Soal yang terakhir, dari berbagai penelusuran beberapa sumber, tampaknya praktek shalat yang dilakukan oleh Amina Wadud, di mana shof (barisan) shalat antara laki-laki dan perempuan dicampur, selain menyisakan kesan provokatif, juga sangat problematis. Pertanyaan yang timbul kemudian: haruskah ideologi
kesetaraam gender diseret ke ruang ibadah? Apa manfa'atnya?

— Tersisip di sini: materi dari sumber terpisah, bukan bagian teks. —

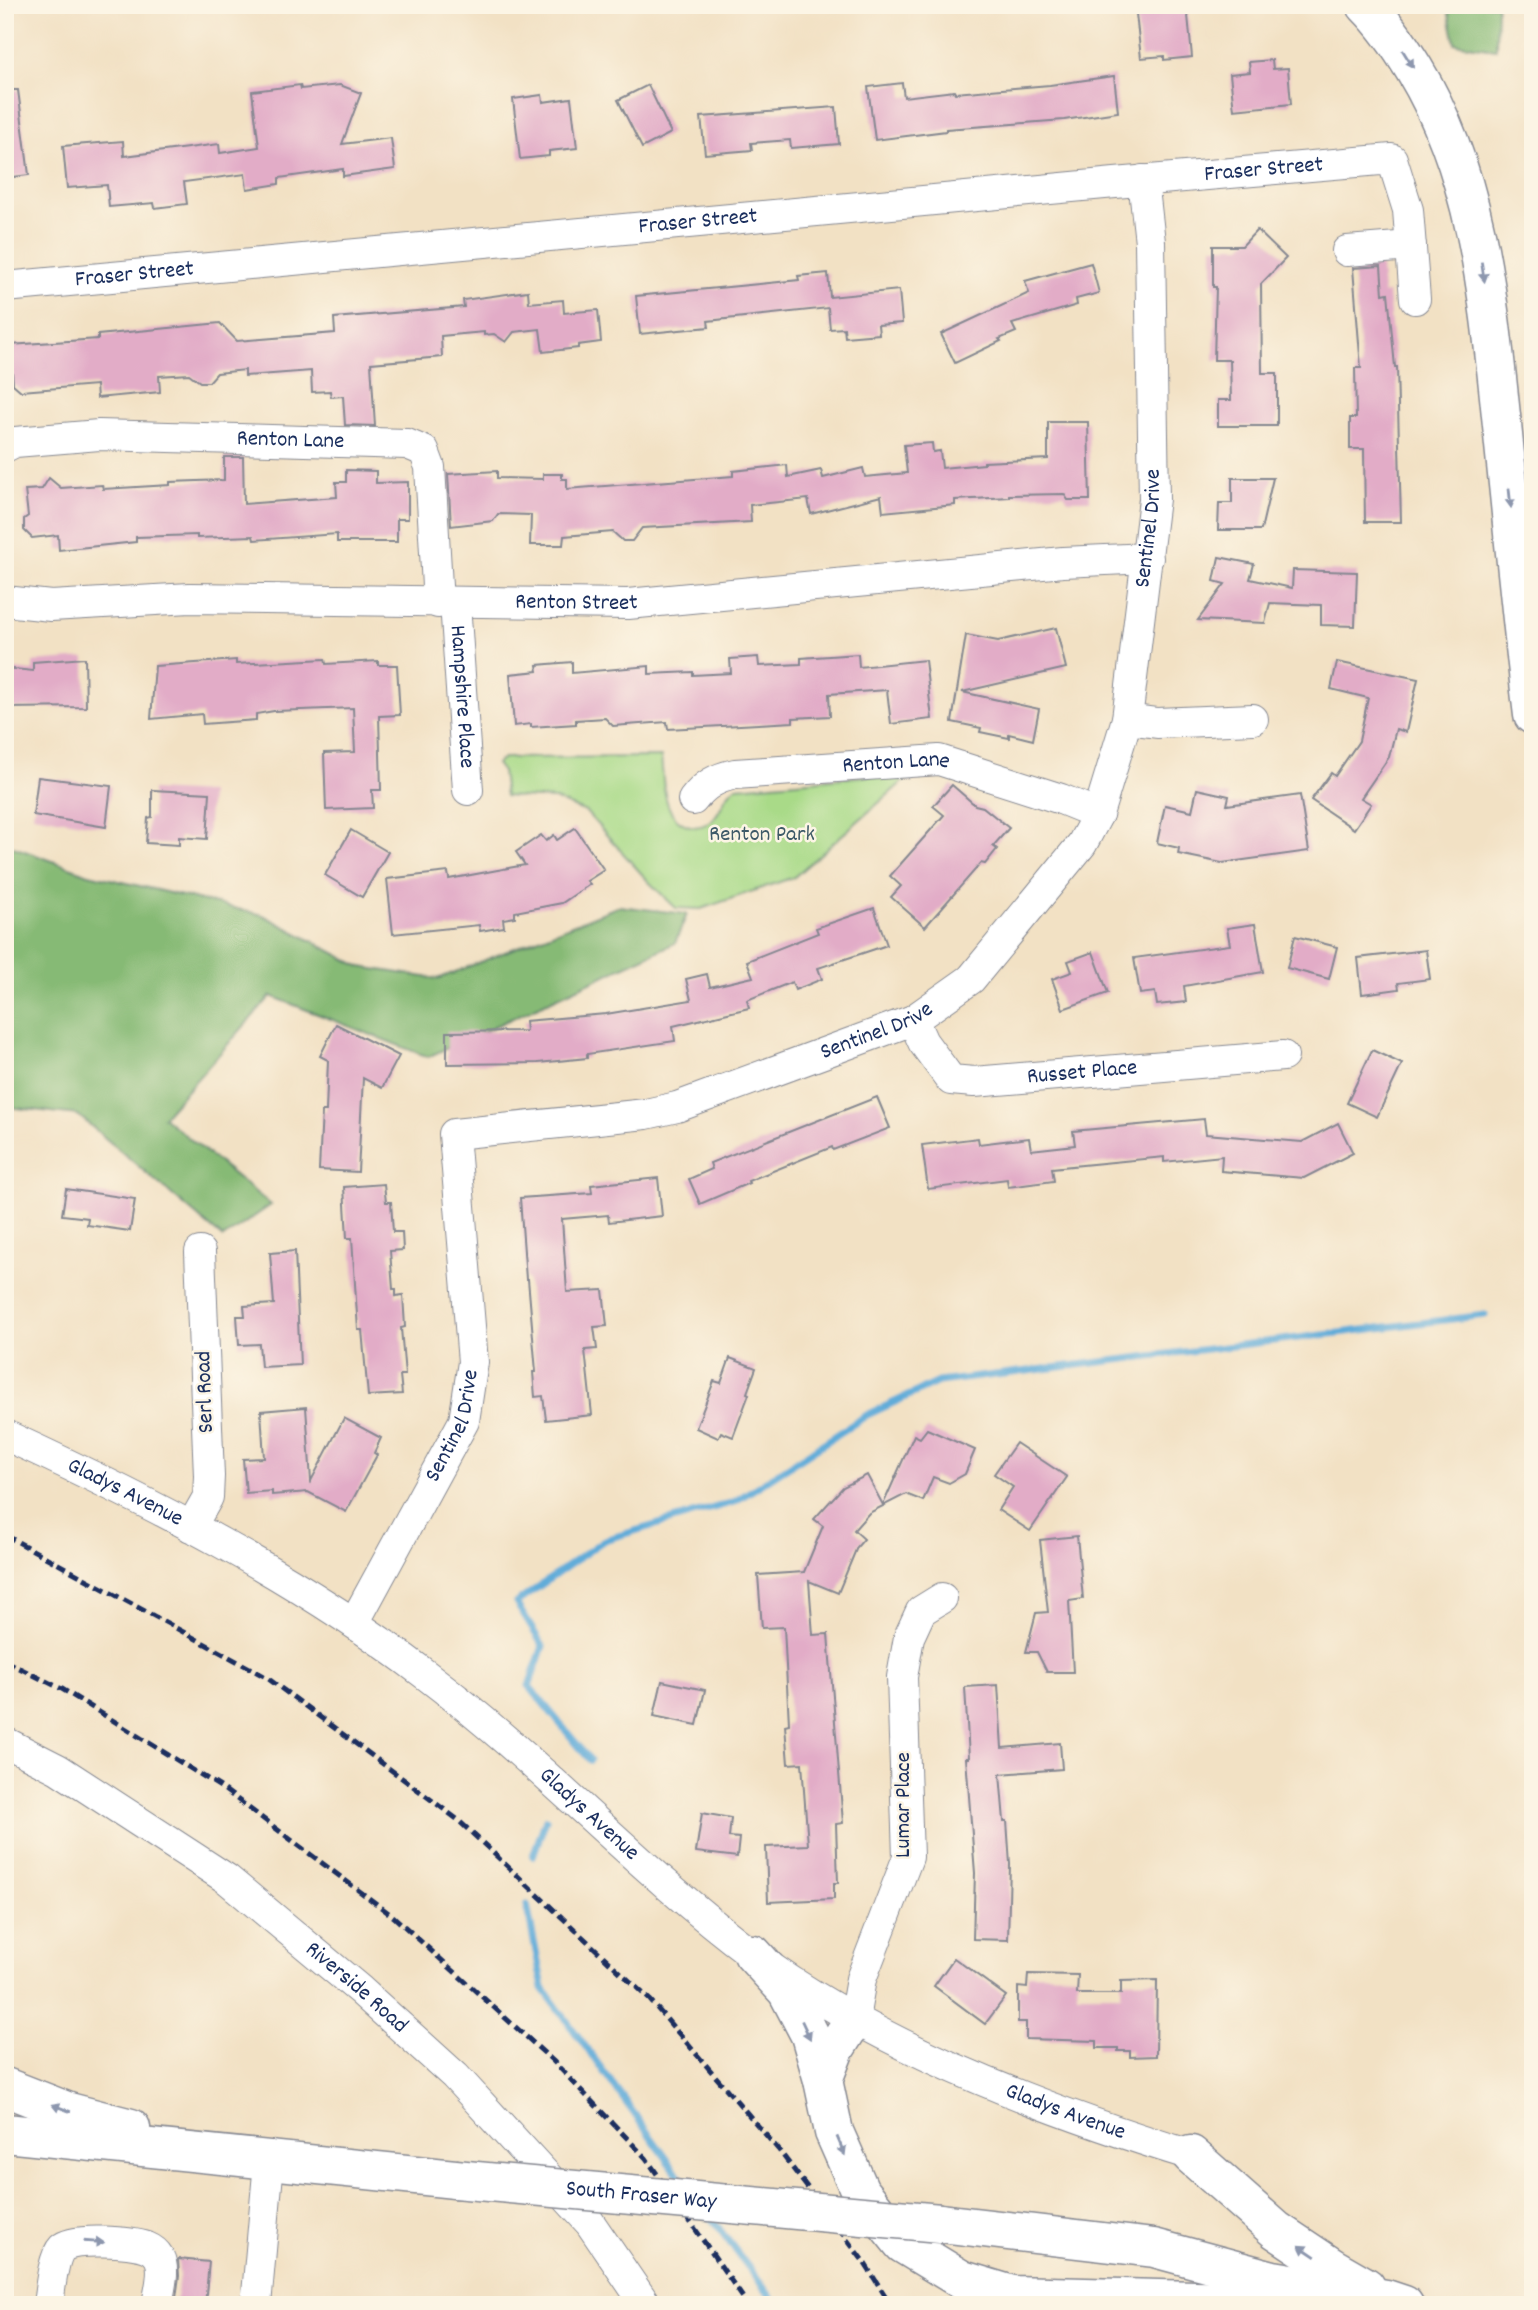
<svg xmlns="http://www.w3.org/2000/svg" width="1538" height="2310" viewBox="0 0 1538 2310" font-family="Dekko,sans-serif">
<rect width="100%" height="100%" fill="#fcf5e5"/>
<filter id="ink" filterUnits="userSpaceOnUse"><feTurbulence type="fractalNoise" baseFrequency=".0143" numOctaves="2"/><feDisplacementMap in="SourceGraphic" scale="14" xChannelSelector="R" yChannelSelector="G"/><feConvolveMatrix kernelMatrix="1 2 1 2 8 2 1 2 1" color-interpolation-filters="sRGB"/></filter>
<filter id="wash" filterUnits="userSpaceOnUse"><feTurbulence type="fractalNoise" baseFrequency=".00686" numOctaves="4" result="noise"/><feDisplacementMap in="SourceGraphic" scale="28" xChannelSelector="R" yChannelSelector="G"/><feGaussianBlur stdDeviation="1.57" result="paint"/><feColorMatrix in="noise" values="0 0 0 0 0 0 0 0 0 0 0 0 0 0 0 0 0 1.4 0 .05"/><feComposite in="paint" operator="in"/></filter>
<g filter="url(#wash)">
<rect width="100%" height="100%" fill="#f2e1c4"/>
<path fill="#a9da88" stroke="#628473" stroke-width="2" d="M 661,757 C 664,782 661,818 690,826 C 697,828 705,825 711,821 C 723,811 722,796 736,787 L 914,772 L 794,877 L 701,909 L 676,908 L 649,882 L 586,812 L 554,799 L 505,796 L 502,772 L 496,764 L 504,758 Z"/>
<g fill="#86ba74" stroke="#507469" stroke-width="2">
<polygon points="1447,5 1497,5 1496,49 1455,43"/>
<polygon points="5,844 89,874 263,915 361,967 438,979 619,906 687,914 675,943 428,1057 271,996 163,1117 271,1205 223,1238 78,1115 8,1107 5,1114"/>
</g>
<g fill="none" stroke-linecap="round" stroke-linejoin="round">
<g stroke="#60acd9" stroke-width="7">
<polyline points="590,1760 529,1686 543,1646 516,1603 604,1540 734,1502 867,1415 938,1382 1485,1315"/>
<polyline points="533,1856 546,1819"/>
<polyline points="527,1905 543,1988 688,2188"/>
<polyline points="708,2214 777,2305"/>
</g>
</g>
<g id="blocks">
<g fill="#e2acc7">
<polygon points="1135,5 1187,5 1192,57 1164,60 1164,56 1141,58"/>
<polygon points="1272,60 1273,69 1288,68 1291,104 1234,110 1230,74 1250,72 1249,62"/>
<polygon points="1114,76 1118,112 1064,120 946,129 946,131 875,140 868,87 902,83 904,97 954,91 955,93 1050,85"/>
<polygon points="300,85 301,89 340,85 361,93 342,144 391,138 395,169 343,176 343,169 279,178 279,184 247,189 245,174 184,182 187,204 155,208 154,203 109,207 107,185 67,188 63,146 123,141 124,156 219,144 220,153 259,147 252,91"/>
<polygon points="648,85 671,133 642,148 618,100"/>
<polygon points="5,90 18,90 29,175 5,178"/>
<polygon points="542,95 543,102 571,98 577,148 549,151 549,156 520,159 513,99"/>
<polygon points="836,107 839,144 791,148 790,140 751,143 752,150 705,154 701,117"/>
<polygon points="1257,230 1286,258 1261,284 1262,373 1277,373 1277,426 1218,426 1218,400 1231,400 1230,360 1214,360 1216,287 1213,287 1213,246 1242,246"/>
<polygon points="1091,263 1099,293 1076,299 1077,305 1012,324 1016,332 999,339 1001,341 955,363 941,334 1029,293 1025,281"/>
<polygon points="1381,266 1383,294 1388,293 1395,367 1397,367 1401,522 1365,522 1364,449 1350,449 1350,418 1356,418 1355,368 1361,368 1353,268"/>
<polygon points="828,273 830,297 899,290 902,323 878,325 879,334 845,337 844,328 830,329 828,308 708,321 709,327 640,334 636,296 799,280 798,276"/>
<polygon points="528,291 529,303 563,300 564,313 598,310 601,342 578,345 578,348 543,352 540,329 514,332 506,342 494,334 484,335 484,332 441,336 442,357 371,363 375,426 345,425 343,396 331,397 330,391 312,392 311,371 245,376 245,370 217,373 209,382 200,382 189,374 159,376 160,392 97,398 96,385 21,391 13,384 10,345 98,339 98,335 220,323 237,341 335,333 334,318 464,307 463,300"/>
<polygon points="1048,422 1088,422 1090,500 1068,500 1064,494 1009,495 1009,497 955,500 955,505 883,512 881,496 811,514 808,499 750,505 751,522 642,528 632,541 623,541 613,532 564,536 563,545 530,545 531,515 498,514 493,521 451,526 448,474 497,471 497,478 543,479 543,474 562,474 562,479 567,479 567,489 733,476 733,471 787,465 788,477 821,470 823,478 863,468 865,477 907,473 904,445 932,443 933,452 940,451 942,468 984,464 984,462 1048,459"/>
<polygon points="224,457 243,457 244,504 337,497 336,482 346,482 346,470 376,471 376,483 408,482 408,519 397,519 397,542 337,542 337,534 254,540 253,536 197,538 197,535 136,537 136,542 59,550 58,535 32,538 24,530 24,519 28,516 25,490 42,489 49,478 61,488 102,485 103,489 170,485 170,482 224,480"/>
<polygon points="1232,478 1273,478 1261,530 1218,530 1219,503 1232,503"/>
<polygon points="1219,557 1254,564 1250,579 1292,588 1293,570 1357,572 1355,626 1321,625 1321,605 1270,603 1265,623 1198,620 1225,584 1214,581"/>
<polygon points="1056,628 1066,668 962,692 1039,709 1033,740 1009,734 1009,738 980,732 981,728 952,722 966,635 998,641"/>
<polygon points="858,654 859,667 925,660 932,719 891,724 887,690 829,694 830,716 793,718 793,722 668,729 667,722 613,726 605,718 576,720 576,724 531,727 531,724 514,726 510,674 538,671 537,665 572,662 572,673 649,666 649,674 693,672 693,675 731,673 730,659 758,657 759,666 801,664 801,658"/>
<polygon points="85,658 86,707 5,708 5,668 33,671 33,662"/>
<polygon points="325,659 326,664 378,661 378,665 397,665 400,715 379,716 381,790 372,790 373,808 326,810 324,753 355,752 353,708 274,711 256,714 256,720 203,724 202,714 151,719 155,666 236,660 236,664"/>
<polygon points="1337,662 1418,679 1406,732 1396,729 1389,757 1361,798 1371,804 1354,829 1311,800 1331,773 1335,776 1359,741 1368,698 1331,689"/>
<polygon points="38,777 111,786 106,827 33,815"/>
<polygon points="952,785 975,805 983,807 1009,828 993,846 997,849 985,864 981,863 925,927 891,897 901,886 890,876 944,815 933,806"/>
<polygon points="1197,789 1229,796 1227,805 1300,795 1309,851 1222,863 1178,854 1179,848 1157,843 1165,805 1192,811"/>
<polygon points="152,790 210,793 207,839 179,837 179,845 146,843 148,818 152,817"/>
<polygon points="575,828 604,870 587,881 590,884 562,903 515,912 515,917 503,919 504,927 480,931 479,925 393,934 387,879 448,872 449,879 525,865 516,852 541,835 546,841 554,835 557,840"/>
<polygon points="351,830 388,852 362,897 325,875"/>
<polygon points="874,908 887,945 818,968 822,979 795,990 792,982 747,1000 749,1008 673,1026 675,1041 587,1054 587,1058 538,1063 447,1064 447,1032 526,1031 525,1021 606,1014 691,1000 686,979 707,974 710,987 753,977 747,961 818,933 816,928"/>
<polygon points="1255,924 1263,972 1184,986 1186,1002 1157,1005 1155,992 1140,994 1134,958 1230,945 1227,928"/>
<polygon points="1295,936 1337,947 1329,979 1287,968"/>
<polygon points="1426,950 1430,979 1398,983 1399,989 1362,994 1358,958"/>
<polygon points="1093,952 1108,993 1063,1009 1052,979 1072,972 1068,961"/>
<polygon points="336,1024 399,1056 382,1088 363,1078 358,1172 319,1170 322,1111 326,1111 328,1060 320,1056"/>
<polygon points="1372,1050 1402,1064 1377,1117 1347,1103"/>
<polygon points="877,1097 890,1128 833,1150 832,1147 748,1181 749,1183 700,1204 689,1179 712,1169 710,1163"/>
<polygon points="1204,1119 1206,1134 1302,1142 1338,1123 1353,1153 1304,1178 1221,1171 1222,1156 1164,1162 1164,1157 1052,1168 1054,1181 1008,1187 1007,1179 928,1189 922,1145 978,1138 979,1144 1029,1138 1031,1150 1075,1145 1073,1131"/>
<polygon points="658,1178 662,1216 609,1222 608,1215 562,1219 567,1292 603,1290 607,1326 594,1327 597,1349 585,1350 592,1415 546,1420 543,1396 535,1397 533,1372 536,1372 528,1279 526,1279 520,1198 592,1193 591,1185"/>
<polygon points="384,1184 386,1202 391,1202 393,1232 402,1232 403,1250 390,1251 393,1289 396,1289 396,1296 403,1295 405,1327 401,1328 405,1375 400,1375 402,1394 368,1396 362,1330 358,1330 352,1238 347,1238 344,1187"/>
<polygon points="66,1189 135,1199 130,1231 87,1225 88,1218 62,1215"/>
<polygon points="295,1251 300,1365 261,1367 259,1344 239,1345 237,1316 245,1316 244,1306 274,1304 270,1253"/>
<polygon points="730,1358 756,1368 747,1393 749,1394 733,1437 721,1432 718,1438 696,1428 714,1381 721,1383"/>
<polygon points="306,1407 311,1481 344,1418 381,1438 374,1453 377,1455 346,1512 308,1492 272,1495 272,1491 246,1493 243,1459 264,1458 261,1411"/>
<polygon points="927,1429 975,1450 965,1474 949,1483 933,1477 923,1501 906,1494 869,1513 854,1530 864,1539 857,1547 838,1593 809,1581 813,1635 828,1634 843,1823 836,1824 838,1883 834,1883 834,1899 768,1902 766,1847 808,1845 802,1763 788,1764 785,1725 789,1724 784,1627 762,1628 758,1575 804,1572 823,1526 814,1519 843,1487 867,1475 883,1505 914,1435 920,1438"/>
<polygon points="1016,1443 1067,1477 1030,1531 998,1510 1013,1487 994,1474"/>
<polygon points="1077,1536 1083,1599 1069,1601 1073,1672 1047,1672 1037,1652 1026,1652 1036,1613 1048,1612 1040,1540"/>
<polygon points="662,1681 705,1690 697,1725 654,1716"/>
<polygon points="998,1685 1002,1748 1060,1743 1062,1769 1000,1774 1004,1821 1007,1821 1010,1864 1008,1940 973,1939 975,1873 966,1758 969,1758 965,1687"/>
<polygon points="702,1813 731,1818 729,1837 739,1838 737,1857 696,1852"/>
<polygon points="954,1958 1006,1996 985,2024 934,1986"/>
<polygon points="1028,1974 1078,1975 1077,1994 1121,1994 1121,1981 1157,1980 1156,2056 1130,2057 1130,2051 1118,2051 1118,2048 1097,2048 1097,2041 1026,2039 1026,2022 1018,2022 1018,1987 1027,1988"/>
<polygon points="178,2259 209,2262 205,2305 175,2305 179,2276"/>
</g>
</g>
</g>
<g filter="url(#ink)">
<use href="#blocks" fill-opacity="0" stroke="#868891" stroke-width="2"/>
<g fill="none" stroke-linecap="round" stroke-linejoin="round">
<g stroke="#868891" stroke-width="32">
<g id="minor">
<polyline points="1347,251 1411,246"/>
<path id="s1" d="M 5,287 L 1115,183 L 1392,159 L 1408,210 L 1415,299"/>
<path id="s2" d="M 5,447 L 15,442 L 99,435 L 407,444 L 424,451 L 430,467 L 438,603"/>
<path id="s3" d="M 5,601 L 51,606 L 190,598 L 628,604 L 1063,562 L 1148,558"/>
<path id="s4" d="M 455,603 L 468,790"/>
<polyline points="1127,719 1157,723 1253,719"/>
<path id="s5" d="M 693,800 C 705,784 717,778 735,774 L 939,760 L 1061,799 L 1098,814"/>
<path id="s6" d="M 913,1020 L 923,1042 L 951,1080 L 974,1082 L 1283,1056"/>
<path id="s7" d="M 5,1435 C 151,1502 298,1577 426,1675 C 540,1761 637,1868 752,1954 C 876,2046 1044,2110 1191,2155"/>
<polyline points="191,1527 208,1497 209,1476 200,1252"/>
<path id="s8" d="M 354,1623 L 464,1421 L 473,1362 L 454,1134 L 646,1114 L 677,1107 L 913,1020 L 971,979 L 1082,844 L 1098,814 L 1127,719 L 1154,499 L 1150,242 L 1143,180"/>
<path id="s9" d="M 5,1742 L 58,1769 L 227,1879 L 360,1990 L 455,2076 L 590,2223 L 646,2305"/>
<polyline points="854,2019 861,1979 908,1857 902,1677 909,1637 921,1611 942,1598"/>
<path d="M 48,2305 C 50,2291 53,2257 62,2248 C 73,2237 132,2242 147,2247 C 152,2249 156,2252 159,2257 C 166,2270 159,2291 157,2305"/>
<polyline points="256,2305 269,2162"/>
</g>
</g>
<g stroke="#868891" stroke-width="41">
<g id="major">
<polyline points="753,1954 787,1991 810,2035 823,2080 834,2132 860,2191 903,2244 962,2280 1012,2295 1268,2302 1279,2305"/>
<polyline points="823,2080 835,2049 854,2019"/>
<polyline points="5,2087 69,2112 131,2128"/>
<polyline points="5,2133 455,2179"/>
<polyline points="1191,2155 1276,2230 1333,2268 1366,2287"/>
<polyline points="940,2223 1154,2248 1273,2280 1386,2299 1404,2305"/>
</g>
</g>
<g stroke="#868891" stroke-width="41">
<path id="highway" d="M 1366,5 C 1385,24 1400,46 1414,69 C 1479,176 1489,303 1502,425 C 1512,522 1521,619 1533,715"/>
</g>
<use href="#minor" stroke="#fff" stroke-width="30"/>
<use href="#major" stroke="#fff" stroke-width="38"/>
<use href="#highway" stroke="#fff" stroke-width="38"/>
<g stroke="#1b2f5e" stroke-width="5" stroke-dasharray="10 5" stroke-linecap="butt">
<polyline points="5,1535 266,1677 457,1819 650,2000 778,2149 864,2262 891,2305"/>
<polyline points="5,1661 62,1689 222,1788 394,1917 553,2061 646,2158 748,2305"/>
</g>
<g stroke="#868891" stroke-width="41" stroke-linecap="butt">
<g id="major-bridge">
<path id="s10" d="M 455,2179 L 940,2223"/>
</g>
</g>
<use href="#major-bridge" stroke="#fff" stroke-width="38"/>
</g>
<defs><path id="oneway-solid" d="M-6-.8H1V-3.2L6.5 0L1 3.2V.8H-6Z" transform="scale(1.75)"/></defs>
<g fill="#8d97ae">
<use href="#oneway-solid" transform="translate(1408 59) rotate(58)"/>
<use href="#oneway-solid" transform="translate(1483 272) rotate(81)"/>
<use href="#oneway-solid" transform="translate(1510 498) rotate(84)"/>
<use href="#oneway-solid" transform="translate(806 2030) rotate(65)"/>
<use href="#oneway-solid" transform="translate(61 2108) rotate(-159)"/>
<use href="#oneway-solid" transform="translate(841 2146) rotate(67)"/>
<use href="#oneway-solid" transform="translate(94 2242) rotate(4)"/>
<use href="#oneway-solid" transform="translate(1307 2251) rotate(-146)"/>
</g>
</g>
<g text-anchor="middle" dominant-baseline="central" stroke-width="5" stroke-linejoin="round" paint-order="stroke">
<g font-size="23" fill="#1b2f5e" stroke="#fcf5e5">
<text stroke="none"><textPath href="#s1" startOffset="1264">Fraser Street</textPath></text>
<text stroke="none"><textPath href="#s1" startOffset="696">Fraser Street</textPath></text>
<text stroke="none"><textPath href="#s1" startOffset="130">Fraser Street</textPath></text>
<text stroke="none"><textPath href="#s2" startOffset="287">Renton Lane</textPath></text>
<text stroke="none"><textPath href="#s8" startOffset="1566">Sentinel Drive</textPath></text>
<text stroke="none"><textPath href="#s3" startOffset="572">Renton Street</textPath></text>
<text stroke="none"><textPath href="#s4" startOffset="94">Hampshire Place</textPath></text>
<text stroke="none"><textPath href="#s5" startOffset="212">Renton Lane</textPath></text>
<text stroke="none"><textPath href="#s8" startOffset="957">Sentinel Drive</textPath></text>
<text stroke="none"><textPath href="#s6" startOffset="203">Russet Place</textPath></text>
<text transform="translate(206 1392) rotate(-92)">Serl Road</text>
<text stroke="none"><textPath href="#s8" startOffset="222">Sentinel Drive</textPath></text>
<text stroke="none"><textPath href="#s7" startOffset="133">Gladys Avenue</textPath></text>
<text transform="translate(904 1805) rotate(-90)">Lumar Place</text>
<text stroke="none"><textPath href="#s7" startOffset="700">Gladys Avenue</textPath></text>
<text stroke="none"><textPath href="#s9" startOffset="430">Riverside Road</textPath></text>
<text stroke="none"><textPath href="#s7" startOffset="1267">Gladys Avenue</textPath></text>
<text stroke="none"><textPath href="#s10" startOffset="187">South Fraser Way</textPath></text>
</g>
<g font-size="23" fill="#3e5a68" stroke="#fcf5e5">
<text x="762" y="835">Renton Park</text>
</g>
</g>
<rect width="1538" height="2310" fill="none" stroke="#fcf5e5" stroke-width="28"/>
</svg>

Menurut penyusun sebenarnya akan menjadi lebih bermanfaaat jika tenaga kita lebih difokuskan pada masalah-masalah social, seperti masalah kemiskinan, kelaparan, kebodohan, bahkan penjajahan yang sudah lama berkecamuk di Negara palestina, Iran, Irak, atau Negara –negara Islam lainnya dibandingkan dengan memikirkan masalah ibadah yang harusnya kita patuhi dalil-dalil yang kita yakini qoth’i. Bahkan penyusun curiga ini hanyalah scenario agar konsentrasi umat Islam terpecah dari suatu permasalahan pokok (grand problem) yang tengah berkecamuk saat itu. Dalam bahasa lain yaitu manajemen konflik atau ……..
Ada yang beranggapan bahwa feminisme lahir guna mendobrak tradisi yang islami yang cenderung oleh penuduh dianggap sebagai belenggu kebebasan kaum wanita. Hal itu rasanya tidak cukup adil dipersalahkan demikian. Kalau mau jujur melihat ke masa lampau, justru Islamlah yang telah mengangkat harkat derajat wanita sejajar dengan pria. Tapi, kenapa sekarang setiap ‘pendobrakan’ yang berkaitan dengan wanita hampir selalau tertuju kepada masyarakat Islam?
Sebagai bukti, tak ada paus, cardinal, pendeta, maupun rabi orang Yahudi yang berasal dari perempuan. Memang pernah pemeluk Katolik Roma mengusulkan ada pendeta yang berasal dari kaum hawa, tapi itu masih sebatas tulisan dan belum ada tindak lanjutnya hingga sekarang. Lalu mengapa para feminist jarang yang menengok ke sana? Mengapa para feminist lebih suka melirik Islam sebagai lading percobaan mereka.




E. Kesimpulan

- Kemajuan teknologi di dunia Barat telah membuat banyak bangsa di dunia ketiga menjadi silau dan cenderung untuk meniru segala hal yang berasal dari Barat.
- Kecenderungan tersebut membuat sebagian pemikir Islam berusaha untuk menyesuaikan ajaran Islam dengan tradisi Barat.
- Ulama sebagai penyangga moral umat harus berperan kuat menjaga umat untuk tidak terputus dari khazanah keilmuan Islam yang bersumber dari Alquran dan Sunnah



Sinopsis
Perempuan dan laki-laki hanyalah kategori spesies manusia. Keduanya dikaruniai potensi yang sama atau sederajat, dari ihwal penciptaan, keberpasangan, hingga balasan yang kelak mereka terima di akhirat. Satu-satunya nilai pembeda di antara keduanya adalah takwa, yang paling tepat dipahami dalam kerangka sikap dan perbuatan. Itulah yang ditegaskan Alquran, rujukan dari segala rujukan keislaman.
Namun, seiring dengan tergantikannya peran sentral Alquran oleh tafsir-tafsir yang nyaris semuanya ditulis laki-laki, perempuan terus terkekang dalam pandangan dan kehendak masyarakat yang berpusat pada laki-laki. Akibatnya, tingkat partisipasi dalam masyarakat dan tingkat pengakuan akan pentingnya sumberdaya perempuan tak kunjung meningkat.
Buku ini berupaya menghidupkan Alquran dalam laju perkembangan peradaban dan mengembalikannya sebagai kekuatan pengubah dunia. Lewat analisis rincinya atas teks dan kata-kata kunci Alquran, Amina Wadud menentang penggunaan teks dan kata-kata itu untuk membatasi peran publik dan privat perempuan, terlebih untuk membenarkan kekerasan terhadap mereka. Pembacaan Wadud memberikan landasan sah untuk menentang perlakuan tak adil yang secara historis telah dialami perempuan dan secara hukum terus menggejala dalam komunitas-komunitas muslim.